BP CEO Bob Dudley said on Tuesday that his company is not likley to increase its capital expenditure budget over the next two years.
Dudley told Bloomberg that BP will keep its planned capital expenditures below the $17 billion mark for both 2017 and 2018.
According to BP’s 2015 annual report, the company’s 2015 organic capital expenditure was $18.7 billion, an 18 percent decline from the the 2011 to 2014 period average.
Dudley told Bloomberg that BP will be able to pay for its spending plan and dividends from its income at an average crude prices of $55 per barrel in 2017.

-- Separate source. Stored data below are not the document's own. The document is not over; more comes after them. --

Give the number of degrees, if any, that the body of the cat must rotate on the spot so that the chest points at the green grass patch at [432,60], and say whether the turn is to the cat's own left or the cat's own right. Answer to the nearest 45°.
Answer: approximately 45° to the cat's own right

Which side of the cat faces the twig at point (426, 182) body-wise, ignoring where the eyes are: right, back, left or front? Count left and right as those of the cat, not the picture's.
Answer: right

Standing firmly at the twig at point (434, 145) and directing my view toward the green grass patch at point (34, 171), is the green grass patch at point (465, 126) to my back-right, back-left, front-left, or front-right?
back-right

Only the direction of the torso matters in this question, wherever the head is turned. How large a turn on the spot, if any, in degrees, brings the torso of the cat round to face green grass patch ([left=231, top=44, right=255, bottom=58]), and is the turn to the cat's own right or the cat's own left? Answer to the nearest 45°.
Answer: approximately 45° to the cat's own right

The U.S. Energy Information Administration currently expects Brent crude prices to average $53 per barrel in 2017, up from the agency’s previous forecast of $51 per barrel.

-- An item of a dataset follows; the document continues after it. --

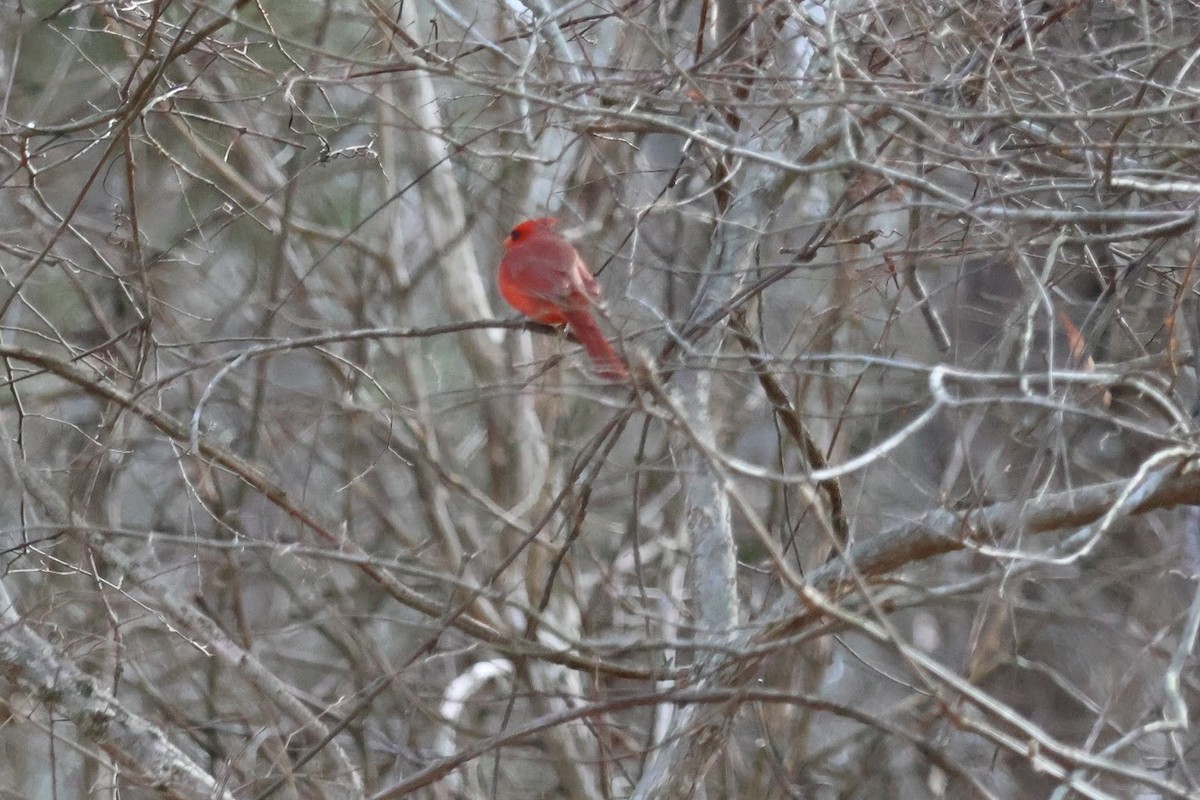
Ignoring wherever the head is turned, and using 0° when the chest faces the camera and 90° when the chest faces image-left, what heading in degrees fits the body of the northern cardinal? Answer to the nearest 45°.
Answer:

West Texas Intermediate (WTI) prices are expected to average about $1 per barrel less than Brent prices for the same period.
Analysts polled by Bloomberg expect crude prices to average just under $56 per barrel this year.
Dudley told Bloomberg that BP has planned six major developments for this year but will remain “very selective on projects this year.”
BP ended 2016 with a several acquisitions and a major project sanction.
Last month, BP sanctioned the $9 billion Mad Dog Phase 2 project in the U.S. Gulf of Mexico.
The project will include a new floating production platform with the capacity to produce up to 140,000 gross barrels of crude oil per day from up to 14 production wells.
Oil production from Mad Dog Phase 2 is expected to begin in late 2021.
In late December, BP reached an agreement with Kosmos Energy to acquire stakes in two exploration blocks.
Under the deal, BP acquired a 62 percent working interest, including operatorship, of Kosmos’ exploration blocks in Mauritania and a 32.49 percent effective working interest in Kosmos’ Senegal exploration blocks.
Last month, BP acquired fuel and convenience store sites from Australian supermarket retailer Woolworths.
IEA executive director Fatih Birol told Reuters this week that he expects oil markets to experience “much more volatility” this year even if OPEC and non-OPEC members deliver on planned production cuts.
Rising U.S. production could further complicate the crude price outlook.
The EIA said earlier this month that it expects U.S. crude production to average 9 million bpd in 2017, up from its previous estimate of 8.7 million bpd.
The agency has forecast that U.S. crude production will then climb to 9.3 million bpd in 2018 thanks to production gains in the Gulf of Mexico.